ABOUT THIS TASK
In the records below, repeat exactly the lines between the line holding "Баки и емкости" and the line holding "Cegah TPPO dan Awasi Orang Asing", inclusive, and drop the pictures.

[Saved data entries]
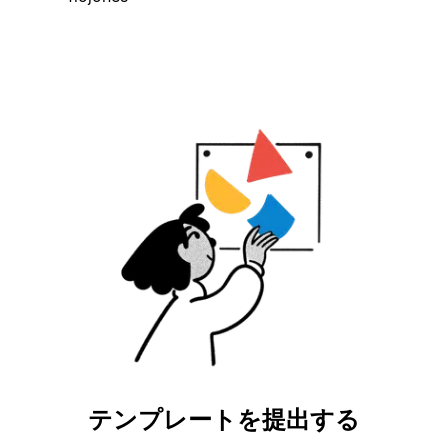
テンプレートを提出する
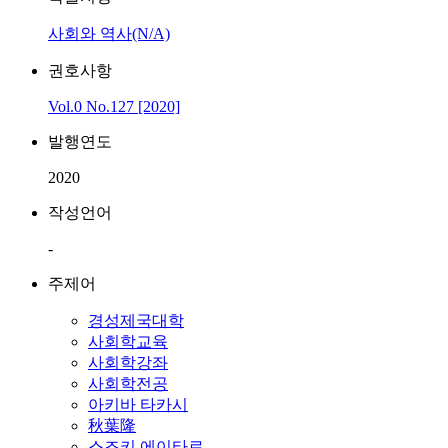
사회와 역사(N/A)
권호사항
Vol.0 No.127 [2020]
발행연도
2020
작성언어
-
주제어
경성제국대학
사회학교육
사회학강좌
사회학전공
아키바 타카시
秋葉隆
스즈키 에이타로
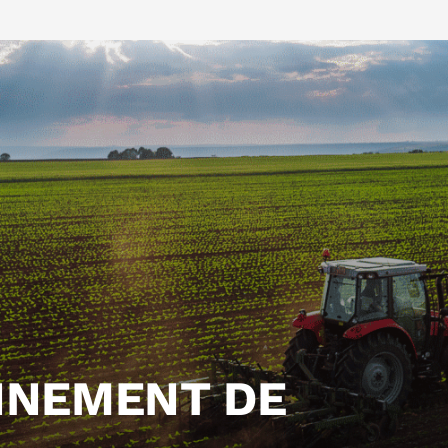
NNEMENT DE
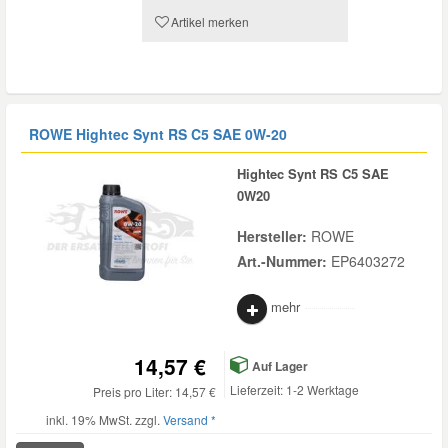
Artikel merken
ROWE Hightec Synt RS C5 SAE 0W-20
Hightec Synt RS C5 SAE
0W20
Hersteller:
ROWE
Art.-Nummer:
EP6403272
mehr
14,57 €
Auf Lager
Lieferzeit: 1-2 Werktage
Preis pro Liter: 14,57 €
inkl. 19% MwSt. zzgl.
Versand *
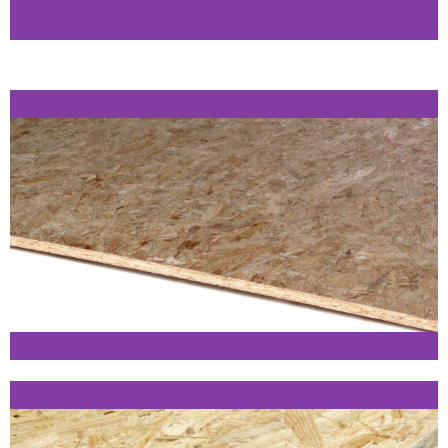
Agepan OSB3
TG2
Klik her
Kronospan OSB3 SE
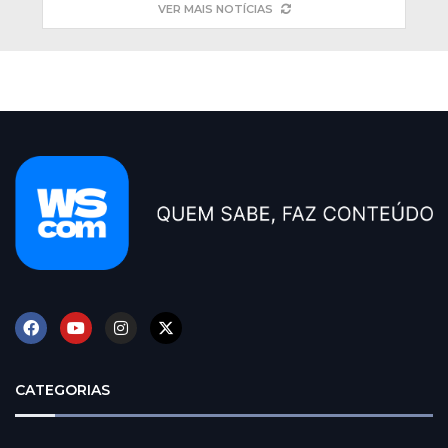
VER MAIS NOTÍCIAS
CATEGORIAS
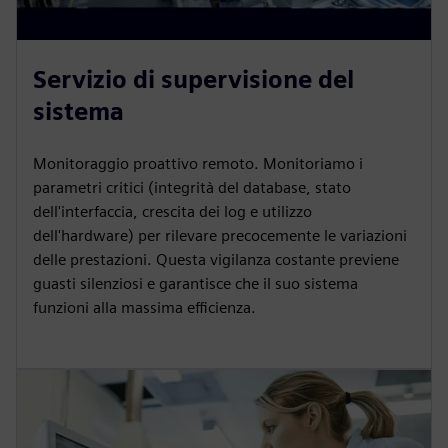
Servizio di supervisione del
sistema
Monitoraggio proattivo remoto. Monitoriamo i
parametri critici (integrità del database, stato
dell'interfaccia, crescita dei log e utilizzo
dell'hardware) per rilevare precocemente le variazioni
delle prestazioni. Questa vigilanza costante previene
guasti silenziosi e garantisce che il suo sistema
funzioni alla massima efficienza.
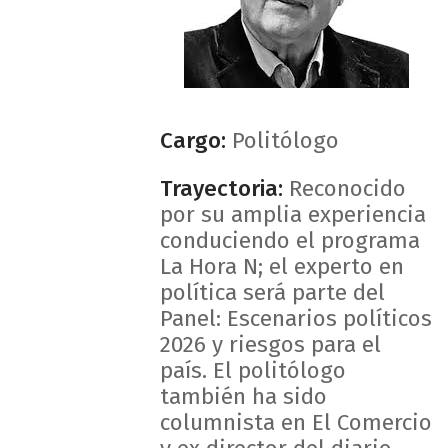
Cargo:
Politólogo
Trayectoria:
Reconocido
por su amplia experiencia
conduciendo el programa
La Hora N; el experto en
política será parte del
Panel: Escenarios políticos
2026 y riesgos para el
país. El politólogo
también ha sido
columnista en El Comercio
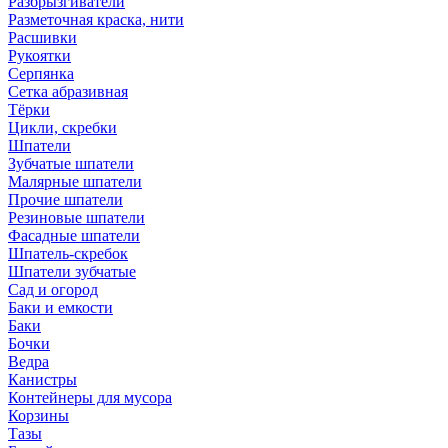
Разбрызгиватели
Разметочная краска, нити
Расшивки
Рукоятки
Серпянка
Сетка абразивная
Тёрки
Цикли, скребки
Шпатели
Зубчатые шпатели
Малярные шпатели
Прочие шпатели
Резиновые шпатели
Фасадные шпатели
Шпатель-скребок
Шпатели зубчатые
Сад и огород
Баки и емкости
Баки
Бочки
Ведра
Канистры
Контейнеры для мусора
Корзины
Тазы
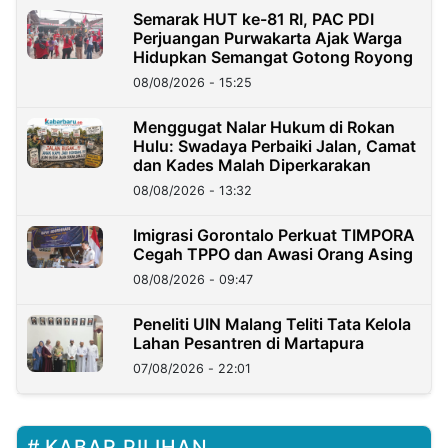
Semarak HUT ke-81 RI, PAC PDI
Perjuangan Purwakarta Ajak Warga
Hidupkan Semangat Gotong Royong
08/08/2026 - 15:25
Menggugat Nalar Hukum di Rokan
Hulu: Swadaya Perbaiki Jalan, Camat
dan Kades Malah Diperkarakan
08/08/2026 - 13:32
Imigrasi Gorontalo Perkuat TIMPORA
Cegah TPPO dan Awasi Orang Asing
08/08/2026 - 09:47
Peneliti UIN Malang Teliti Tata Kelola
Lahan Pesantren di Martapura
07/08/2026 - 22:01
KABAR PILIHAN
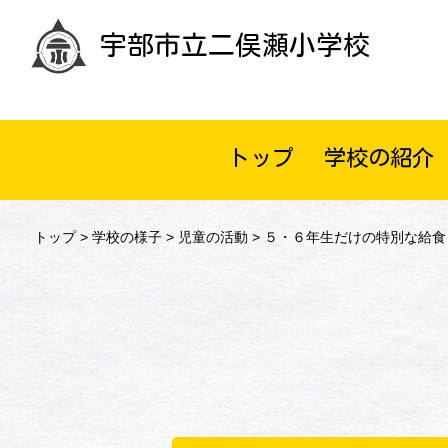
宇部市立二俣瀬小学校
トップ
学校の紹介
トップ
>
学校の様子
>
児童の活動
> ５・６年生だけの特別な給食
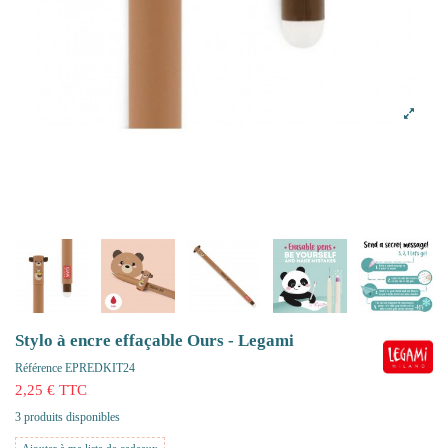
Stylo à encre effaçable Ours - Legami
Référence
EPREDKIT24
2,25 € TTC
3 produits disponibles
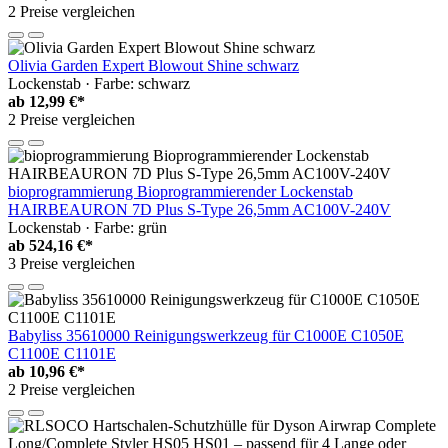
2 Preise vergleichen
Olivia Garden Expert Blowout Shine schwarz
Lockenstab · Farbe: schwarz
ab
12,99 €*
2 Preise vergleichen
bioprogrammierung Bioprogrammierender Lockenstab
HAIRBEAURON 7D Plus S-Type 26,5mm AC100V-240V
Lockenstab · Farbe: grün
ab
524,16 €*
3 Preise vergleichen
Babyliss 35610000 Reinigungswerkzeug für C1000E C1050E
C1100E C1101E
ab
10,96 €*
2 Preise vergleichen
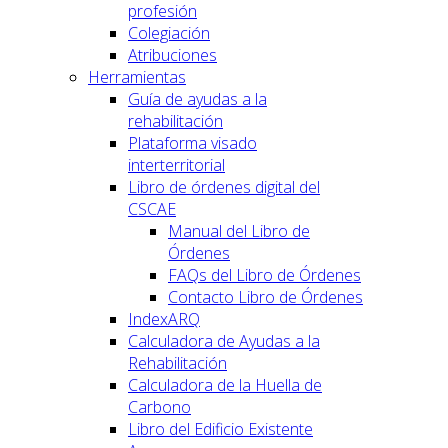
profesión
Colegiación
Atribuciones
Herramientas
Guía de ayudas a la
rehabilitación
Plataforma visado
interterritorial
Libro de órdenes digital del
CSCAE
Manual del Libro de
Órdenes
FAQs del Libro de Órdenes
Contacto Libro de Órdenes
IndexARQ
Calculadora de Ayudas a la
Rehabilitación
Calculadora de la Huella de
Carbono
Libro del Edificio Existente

--

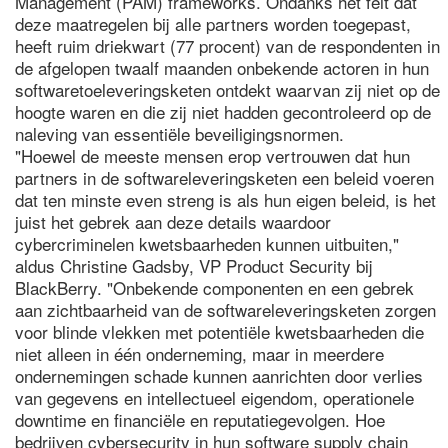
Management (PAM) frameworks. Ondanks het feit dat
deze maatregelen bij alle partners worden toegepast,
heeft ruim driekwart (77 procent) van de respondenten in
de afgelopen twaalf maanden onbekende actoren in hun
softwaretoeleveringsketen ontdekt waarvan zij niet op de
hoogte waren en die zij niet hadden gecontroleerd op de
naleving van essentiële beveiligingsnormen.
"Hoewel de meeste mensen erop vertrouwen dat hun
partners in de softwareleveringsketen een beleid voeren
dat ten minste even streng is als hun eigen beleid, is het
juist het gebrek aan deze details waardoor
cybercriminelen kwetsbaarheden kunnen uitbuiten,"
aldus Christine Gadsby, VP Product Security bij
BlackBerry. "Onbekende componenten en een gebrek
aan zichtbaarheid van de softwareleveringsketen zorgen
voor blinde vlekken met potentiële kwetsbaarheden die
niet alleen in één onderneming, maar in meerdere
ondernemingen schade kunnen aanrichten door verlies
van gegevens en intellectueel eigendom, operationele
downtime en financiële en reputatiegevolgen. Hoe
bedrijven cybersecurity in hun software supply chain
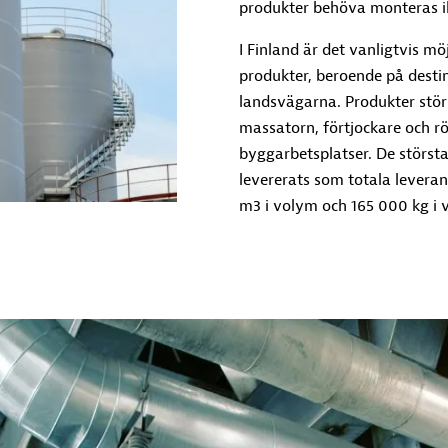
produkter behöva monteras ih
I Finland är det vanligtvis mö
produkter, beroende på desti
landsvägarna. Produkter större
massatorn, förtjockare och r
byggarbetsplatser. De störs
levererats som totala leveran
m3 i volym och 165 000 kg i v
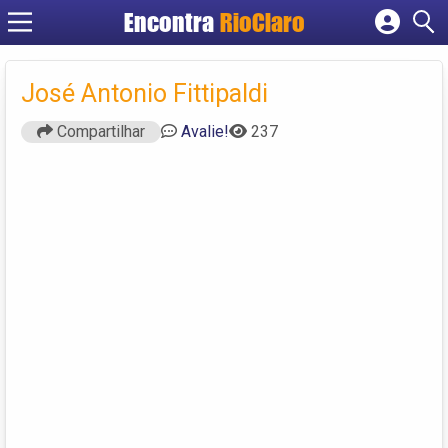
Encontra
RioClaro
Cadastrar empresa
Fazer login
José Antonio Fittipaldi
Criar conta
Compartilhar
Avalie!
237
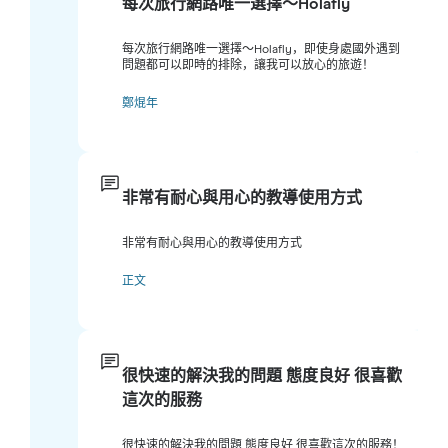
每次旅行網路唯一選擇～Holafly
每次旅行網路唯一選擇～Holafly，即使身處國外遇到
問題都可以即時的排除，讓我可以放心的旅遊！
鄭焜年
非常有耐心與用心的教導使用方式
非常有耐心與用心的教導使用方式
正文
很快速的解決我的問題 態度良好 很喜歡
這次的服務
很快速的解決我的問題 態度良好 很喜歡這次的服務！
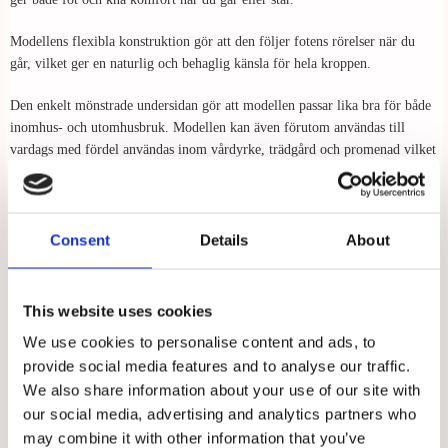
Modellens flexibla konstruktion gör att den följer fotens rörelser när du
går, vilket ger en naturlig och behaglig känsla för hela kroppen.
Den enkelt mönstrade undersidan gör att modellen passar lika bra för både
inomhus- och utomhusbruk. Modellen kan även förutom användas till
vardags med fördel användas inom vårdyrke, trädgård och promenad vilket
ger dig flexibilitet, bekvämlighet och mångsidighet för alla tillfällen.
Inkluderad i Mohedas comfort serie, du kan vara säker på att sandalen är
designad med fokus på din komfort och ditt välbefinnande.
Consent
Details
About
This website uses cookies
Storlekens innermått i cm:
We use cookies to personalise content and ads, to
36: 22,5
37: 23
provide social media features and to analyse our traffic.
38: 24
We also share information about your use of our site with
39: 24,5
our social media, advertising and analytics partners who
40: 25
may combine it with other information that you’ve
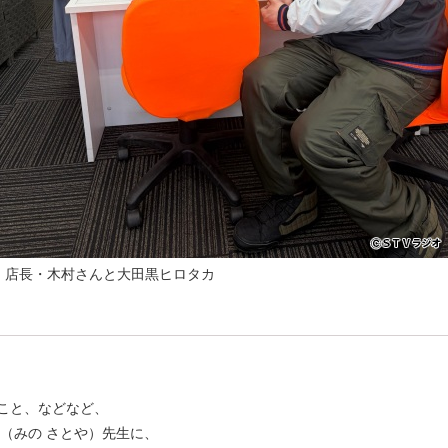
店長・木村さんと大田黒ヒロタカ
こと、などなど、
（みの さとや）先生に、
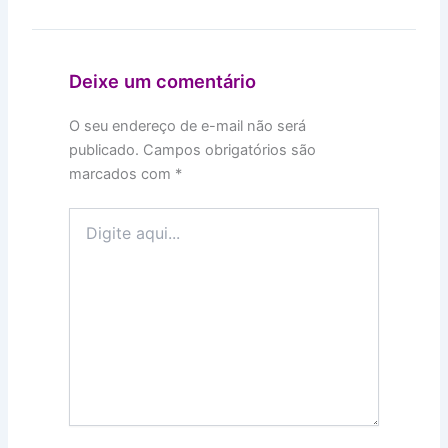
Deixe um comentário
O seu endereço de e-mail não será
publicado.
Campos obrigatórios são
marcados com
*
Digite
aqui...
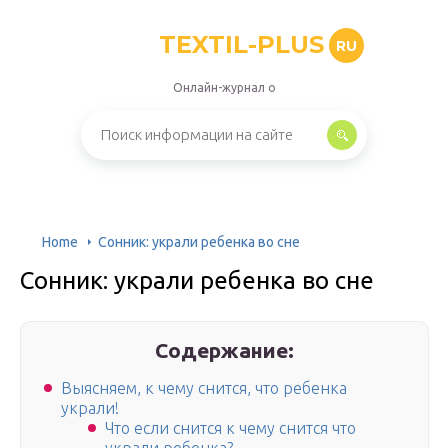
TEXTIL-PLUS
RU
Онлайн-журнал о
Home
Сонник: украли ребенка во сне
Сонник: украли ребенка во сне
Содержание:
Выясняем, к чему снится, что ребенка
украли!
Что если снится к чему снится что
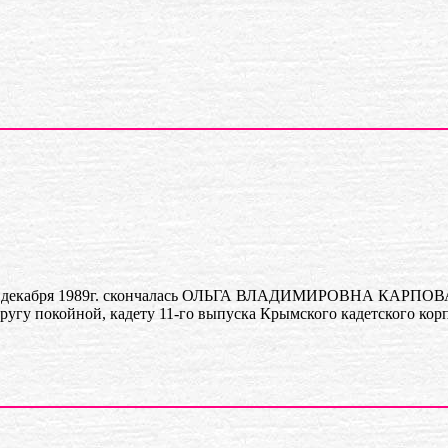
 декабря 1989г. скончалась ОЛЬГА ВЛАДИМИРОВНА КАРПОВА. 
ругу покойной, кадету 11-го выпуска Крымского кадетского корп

WRITTEN ANSWER
Баки и емкости
Баки
Бочки
Ведра
Канистры
Контейнеры для мусора
Корзины
Тазы
Semarak HUT ke-81 RI, PAC PDI
Perjuangan Purwakarta Ajak Warga
Hidupkan Semangat Gotong Royong
08/08/2026 - 15:25
Menggugat Nalar Hukum di Rokan
Hulu: Swadaya Perbaiki Jalan, Camat
dan Kades Malah Diperkarakan
08/08/2026 - 13:32
Imigrasi Gorontalo Perkuat TIMPORA
Cegah TPPO dan Awasi Orang Asing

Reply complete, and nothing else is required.